The Friends of Great Swamp National Wildlife Refuge generously donated binoculars for community members to use at the event and for future bird-watching trips, as well as serving as guides to assist the participants in identifying the different bird species. Randi Emmer, Vice-President and Outreach Chair for the Friends of Great Swamp National Wildlife Refuge, stated that the participants “are not only eager to go birding, but want to learn as much as possible about the birds they see, and I am more than willing to provide interesting facts on those birds to make the day extra special for them." The Friends of Great Swamp National Wildlife Refuge also generously donated a pizza lunch for the participants to enjoy after they had wrapped up their bird-watching activities.

Community members taking part in the bird count had the opportunity to see and learn about a wide variety of birds, including a flock of over 165 Canada geesered-winged blackbirds, and even a downy woodpecker.
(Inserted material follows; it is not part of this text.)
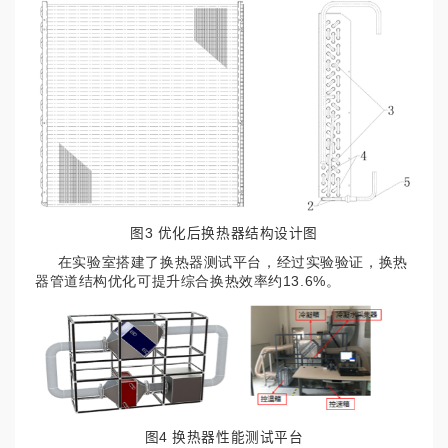
图3 优化后换热器结构设计图
在实验室搭建了换热器测试平台，经过实验验证，换热
器管道结构优化可提升综合换热效率约13.6%。
图4 换热器性能测试平台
The chance to introduce Elizabeth residents to birds they may not have seen before was very important to the event’s organizers, with Groundwork Elizabeth Director of Youth Initiatives Beren Delgado sharing that “we at Groundwork Elizabeth believe everyone has the right to explore nature. We work with our partners…to ensure anyone can have access to green spaces in order to cultivate an appreciation of nature in all of its beauty."

While many of the participants were inspired by the many birds they observed, inspiration was also found in the people taking part in the event. Groundwork Elizabeth Youth Leader Darian Griffin said “while learning about the environment is fun, I feel that learning about why the friends that I have made so far at these events are so invested…that they use it as a way to connect with nature. To take a moment out of their lives to appreciate the things that literally fly over their heads means a lot to them, and in turn it means a lot to me.”